The profit function is given by P(q), that is the difference between the amount sold and the cost, i.e.
[tex]P(q)=10q-0.01q^3+0.6q^2-12q=-0.01q^3+0.6q^2-2q[/tex]We want to maximize this function, considering that when we increase the price by 1 dollar, we sell less units, that is, from 38 units, we sell 37.
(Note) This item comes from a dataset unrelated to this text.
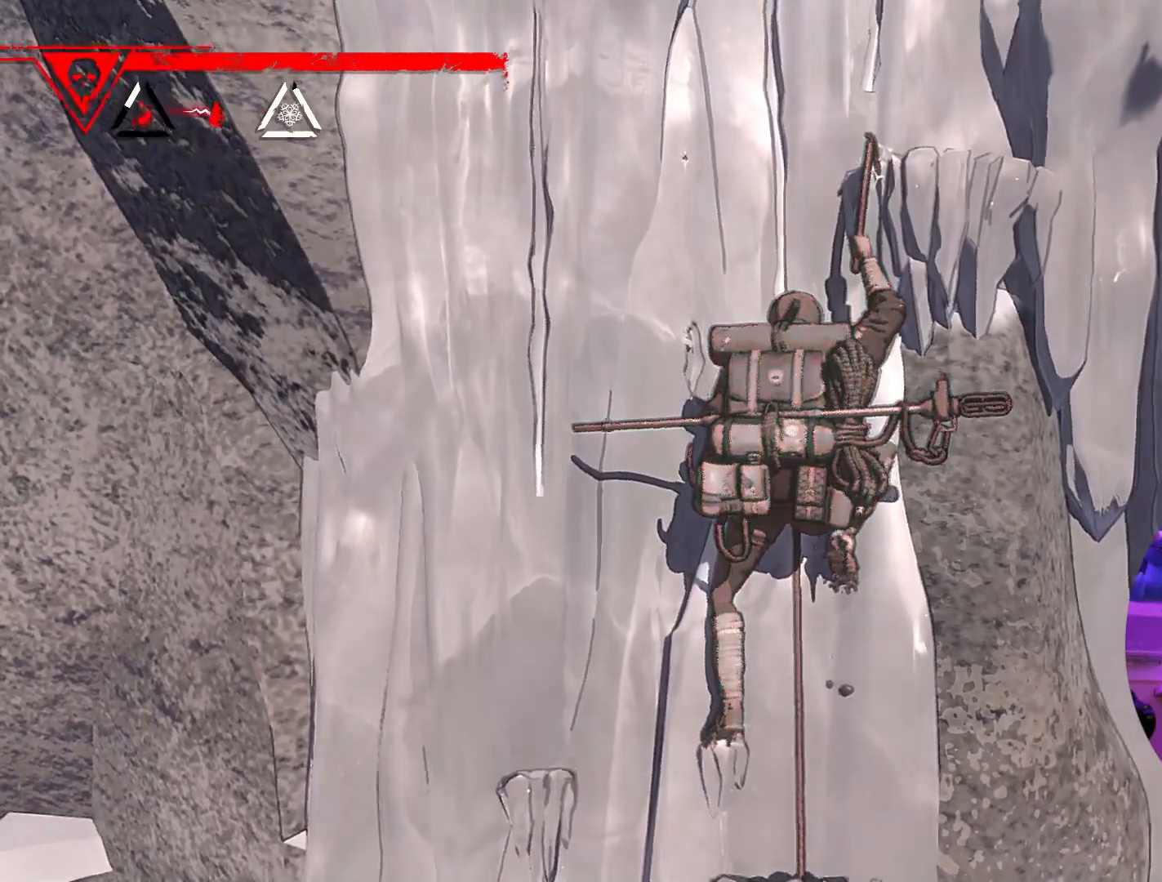
{"buttons": [], "left_stick": "center", "right_stick": "left", "events": [[350, "right_stick", "down-left"], [417, "right_stick", "left"]]}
We start plugging q = 38 into it
[tex]P(38)=-0.01\cdot38^3+0.6\cdot38^2-2\cdot38[/tex]Then we introduce a new variable r that is the amount that should be increased/decreased (the sign will tell us) such that when q turns to q - r, the selling price goes from 10 to 10 + r, so that
[tex]P(q-r)=-0.01(q-r)^3+0.6(q-r)^2-2(q-r)[/tex]Plugging q as 38, call P(38 - r) = F(r) such that
[tex]F(r)=0.01r^3-0.54r^2-0.28r+241.68[/tex]Now we take its derivative with respect to r
[tex]F^{\prime}(r)=0.03r^2-1.08r-0.28[/tex]This might be zero, so that we find the critical points of F
[tex]\begin{gathered} F^{\prime}(r)=0.03r^2-1.08r-0.28=0 \\ \\ r=\frac{1.08\pm\sqrt{(-1.08)^2-4\cdot0.03\cdot(-0.28)}}{2\cdot0.03} \\ \\ r\approx-0.2574 \\ r\approx36.2574 \end{gathered}[/tex]And taking the second derivative of F, we get
[tex]F^{\prime}^{\prime}(r)=0.06r-1.08[/tex]Evaluating it at the roots of F'(r), we get
[tex]\begin{gathered} F^{\prime}^{\prime}(-0.2574)=0.06\cdot(-0.2574)-1.08<0 \\ F^{\prime}^{\prime}(36.2574)=0.06\cdot36.2574-1.08>0 \end{gathered}[/tex]So we maximize F(r) at r = -0.2574 or approximately -0.26
And we say that P(q - r) is maximized when the price is 10 + r = $9.74, giving $241.72 of profit.
The negative sign of r tell us that the price should decrease by 0.26 dollars.